Altre merci, come ad esempio l’acciaio, il cemento, macchinari e prodotti chimici continuano ad essere venduti a Tel Aviv, anche se descritti nei documenti ufficiali come diretti alla “Palestina”. Secondo i dati ufficiali dell’Istituto statistico turco, la Turchia avrebbe ridotto “a zero” le esportazioni da maggio, rispetto a una media mensile di 380 milioni di dollari nei primi quattro mesi dell’anno. Ma allo stesso tempo le esportazioni verso i territori palestinesi, che devono passare attraverso Israele avrebbero raggiunto una media mensile di 127 milioni di dollari nel periodo giugno-settembre, rispetto ai soli 12 milioni registrati nei primi quattro mesi dell’anno. Nei primi 10 mesi dell’anno, le esportazioni verso i territori palestinesi sarebbero invece aumentate del 543% rispetto all’anno precedente. Un boom troppo repentino e ingiustificato che nasconde una evidente violazione dell’embargo commerciale ad Israele.
I traffici – che vedono coinvolti imprese riconducibili ad imprenditori vicini all’AKP quando non direttamente ad esponenti di punta del partito del presidente – sono stati più volte denunciati dalle reti di solidarietà con il popolo palestinese che hanno organizzato manifestazioni e presidi nei porti turchi di Istanbul, Mersin e Kocaeli, subendo periodiche ondate di arresti, divieti e violenti interventi di piazza delle forze dell’ordine.
I timori della Turchia
Appare evidente che né Erdogan né gli ambienti economici dominanti turchi intendono rinunciare agli affari d’oro garantiti dalla macchina militare israeliana, né alla fitta rete di relazioni politiche, commerciali e militari intrecciate negli ultimi anni con l’Azerbaigian, repubblica ex sovietica dell’Asia Centrale abitata da popolazioni di lingua e cultura turca. È grazie al massiccio sostegno militare israeliano – oltre che turco – che il regime di Baku è riuscito negli anni scorsi a sbaragliare le forze dell’Armenia e a riprendesi il Nagorno-Karabakh.

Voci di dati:
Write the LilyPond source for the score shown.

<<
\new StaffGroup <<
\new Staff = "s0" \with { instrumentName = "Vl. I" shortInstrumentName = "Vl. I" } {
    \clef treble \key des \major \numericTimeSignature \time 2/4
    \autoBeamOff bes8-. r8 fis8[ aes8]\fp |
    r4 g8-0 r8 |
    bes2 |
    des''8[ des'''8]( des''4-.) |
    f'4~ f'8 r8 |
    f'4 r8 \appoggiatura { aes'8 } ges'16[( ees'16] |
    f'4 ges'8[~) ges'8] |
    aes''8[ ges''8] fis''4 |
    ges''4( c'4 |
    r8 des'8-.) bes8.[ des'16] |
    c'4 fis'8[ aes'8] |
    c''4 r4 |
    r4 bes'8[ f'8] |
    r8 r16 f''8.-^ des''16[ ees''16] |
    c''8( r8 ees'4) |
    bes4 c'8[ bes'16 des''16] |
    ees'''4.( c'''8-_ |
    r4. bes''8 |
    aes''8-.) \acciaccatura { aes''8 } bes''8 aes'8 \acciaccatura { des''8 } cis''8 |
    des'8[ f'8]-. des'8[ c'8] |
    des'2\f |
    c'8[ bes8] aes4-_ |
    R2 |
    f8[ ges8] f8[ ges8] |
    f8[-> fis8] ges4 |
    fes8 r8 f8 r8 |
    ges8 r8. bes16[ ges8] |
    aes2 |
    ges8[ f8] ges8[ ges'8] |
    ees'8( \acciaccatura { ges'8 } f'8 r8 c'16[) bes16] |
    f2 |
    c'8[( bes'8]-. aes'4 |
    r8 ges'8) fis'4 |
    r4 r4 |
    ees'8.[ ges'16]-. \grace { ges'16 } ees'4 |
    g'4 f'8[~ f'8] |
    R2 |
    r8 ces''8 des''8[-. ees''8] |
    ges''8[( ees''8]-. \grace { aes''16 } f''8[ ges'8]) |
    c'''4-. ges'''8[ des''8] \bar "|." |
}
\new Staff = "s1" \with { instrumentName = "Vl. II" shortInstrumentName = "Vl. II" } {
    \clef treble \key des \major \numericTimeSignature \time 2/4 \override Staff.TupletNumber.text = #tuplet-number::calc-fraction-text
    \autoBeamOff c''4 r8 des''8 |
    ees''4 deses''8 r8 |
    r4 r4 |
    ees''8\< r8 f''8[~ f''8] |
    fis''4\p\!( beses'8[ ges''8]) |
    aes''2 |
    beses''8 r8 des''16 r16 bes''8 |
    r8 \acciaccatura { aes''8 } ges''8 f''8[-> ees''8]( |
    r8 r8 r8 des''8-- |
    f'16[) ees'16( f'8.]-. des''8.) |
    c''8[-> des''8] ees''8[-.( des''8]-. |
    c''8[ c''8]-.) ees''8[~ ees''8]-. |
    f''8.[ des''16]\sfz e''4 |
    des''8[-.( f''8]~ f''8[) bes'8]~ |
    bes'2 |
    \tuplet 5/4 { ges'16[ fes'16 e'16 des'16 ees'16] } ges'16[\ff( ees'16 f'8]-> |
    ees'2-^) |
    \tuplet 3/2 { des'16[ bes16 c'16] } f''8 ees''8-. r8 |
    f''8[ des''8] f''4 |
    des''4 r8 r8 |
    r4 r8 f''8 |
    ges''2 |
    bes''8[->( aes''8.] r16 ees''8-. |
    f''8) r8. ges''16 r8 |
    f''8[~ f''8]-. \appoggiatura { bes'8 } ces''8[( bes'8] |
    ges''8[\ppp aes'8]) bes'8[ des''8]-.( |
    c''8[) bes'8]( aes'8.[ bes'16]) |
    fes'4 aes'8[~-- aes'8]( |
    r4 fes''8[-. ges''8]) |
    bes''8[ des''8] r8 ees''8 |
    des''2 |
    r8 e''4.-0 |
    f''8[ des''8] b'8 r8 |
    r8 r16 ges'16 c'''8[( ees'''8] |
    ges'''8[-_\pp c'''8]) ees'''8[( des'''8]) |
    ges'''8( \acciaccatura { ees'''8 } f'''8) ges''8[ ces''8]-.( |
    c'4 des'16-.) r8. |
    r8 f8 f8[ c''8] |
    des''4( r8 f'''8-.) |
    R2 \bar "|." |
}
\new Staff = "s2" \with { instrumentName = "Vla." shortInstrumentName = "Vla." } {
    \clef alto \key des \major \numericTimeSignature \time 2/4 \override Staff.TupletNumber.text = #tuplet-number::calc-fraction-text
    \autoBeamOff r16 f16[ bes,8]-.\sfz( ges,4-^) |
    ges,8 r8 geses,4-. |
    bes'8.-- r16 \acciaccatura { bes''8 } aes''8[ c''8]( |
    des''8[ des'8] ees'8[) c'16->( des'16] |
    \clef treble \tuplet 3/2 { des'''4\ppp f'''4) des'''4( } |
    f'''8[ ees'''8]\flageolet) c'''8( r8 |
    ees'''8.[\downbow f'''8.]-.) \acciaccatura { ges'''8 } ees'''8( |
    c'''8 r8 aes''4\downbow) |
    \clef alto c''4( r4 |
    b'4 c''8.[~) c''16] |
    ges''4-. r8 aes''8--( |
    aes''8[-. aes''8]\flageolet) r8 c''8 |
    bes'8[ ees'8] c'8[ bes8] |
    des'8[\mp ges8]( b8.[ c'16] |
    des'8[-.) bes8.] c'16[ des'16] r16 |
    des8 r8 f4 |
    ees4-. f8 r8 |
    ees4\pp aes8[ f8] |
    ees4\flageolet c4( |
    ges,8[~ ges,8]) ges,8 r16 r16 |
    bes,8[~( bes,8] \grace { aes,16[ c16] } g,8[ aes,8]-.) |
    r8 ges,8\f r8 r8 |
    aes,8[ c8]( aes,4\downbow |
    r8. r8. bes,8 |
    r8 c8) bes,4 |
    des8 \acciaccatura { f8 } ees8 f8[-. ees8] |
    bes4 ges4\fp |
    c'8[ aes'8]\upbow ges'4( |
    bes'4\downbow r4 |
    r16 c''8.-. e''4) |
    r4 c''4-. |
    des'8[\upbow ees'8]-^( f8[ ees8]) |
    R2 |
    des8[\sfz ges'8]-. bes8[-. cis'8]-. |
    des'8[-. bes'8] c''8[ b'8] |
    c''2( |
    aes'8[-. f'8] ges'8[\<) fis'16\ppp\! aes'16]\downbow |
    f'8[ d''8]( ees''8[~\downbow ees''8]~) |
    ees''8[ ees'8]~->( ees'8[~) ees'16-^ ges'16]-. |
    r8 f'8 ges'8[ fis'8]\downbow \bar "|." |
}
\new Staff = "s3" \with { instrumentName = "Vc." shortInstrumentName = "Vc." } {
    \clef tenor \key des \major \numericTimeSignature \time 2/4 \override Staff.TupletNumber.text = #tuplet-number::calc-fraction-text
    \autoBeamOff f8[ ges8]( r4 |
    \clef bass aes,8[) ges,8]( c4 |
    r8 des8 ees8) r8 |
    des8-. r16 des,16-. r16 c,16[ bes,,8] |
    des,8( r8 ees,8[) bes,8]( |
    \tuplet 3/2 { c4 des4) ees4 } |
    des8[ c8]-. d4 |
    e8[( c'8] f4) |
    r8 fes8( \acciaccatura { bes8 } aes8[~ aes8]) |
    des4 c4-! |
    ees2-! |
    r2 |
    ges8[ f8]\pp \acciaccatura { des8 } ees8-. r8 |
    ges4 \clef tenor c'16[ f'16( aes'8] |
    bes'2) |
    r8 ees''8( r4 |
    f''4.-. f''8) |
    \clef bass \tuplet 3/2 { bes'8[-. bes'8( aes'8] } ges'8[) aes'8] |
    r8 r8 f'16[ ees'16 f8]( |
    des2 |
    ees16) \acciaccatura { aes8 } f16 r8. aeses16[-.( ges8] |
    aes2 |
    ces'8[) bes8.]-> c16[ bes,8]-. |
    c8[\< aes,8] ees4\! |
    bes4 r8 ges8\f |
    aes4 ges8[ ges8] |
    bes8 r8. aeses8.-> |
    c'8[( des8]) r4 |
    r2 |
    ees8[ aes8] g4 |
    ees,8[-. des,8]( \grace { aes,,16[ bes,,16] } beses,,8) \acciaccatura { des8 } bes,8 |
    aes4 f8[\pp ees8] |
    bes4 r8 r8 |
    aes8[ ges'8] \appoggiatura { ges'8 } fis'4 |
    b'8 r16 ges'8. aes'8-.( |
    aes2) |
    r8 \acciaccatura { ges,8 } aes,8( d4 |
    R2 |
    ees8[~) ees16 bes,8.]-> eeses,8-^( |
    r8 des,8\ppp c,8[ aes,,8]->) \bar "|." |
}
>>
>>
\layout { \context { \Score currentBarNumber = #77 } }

**COSA SI CHIEDE**.
[A] Nel testo sulle esportazioni turche, di quale percentuale sarebbero cresciute le esportazioni verso i territori palestinesi nei primi 10 mesi dell'anno rispetto all'anno precedente?
[B] Prosegui il testo sulle esportazioni turche subito dopo la frase che si chiude con «il Nagorno-Karabakh».
I record hanno un'origine diversa da quella del testo sulle esportazioni turche.

**RISPOSTE AI COMPITI**.
[A] Del 543%.

[B]
Inoltre il “sultano” teme che una rottura totale con Israele convinca l’amministrazione statunitense a punire la Turchia, soprattutto ora che tornerà al potere Donald Trump, sponsor acritico dello “stato ebraico” e da sempre molto impaziente nei confronti dei tentativi di Erdogan di mantenere il piede in due scarpe – la Nato e i Brics capitanati da Russia e Cina – e di portare avanti un’agenda internazionale autonoma rispetto agli interessi di Washington. Tra le nomine del nuovo gabinetto statunitense spiccano già vari ministri e segretari esplicitamente ostili nei confronti di Ankara.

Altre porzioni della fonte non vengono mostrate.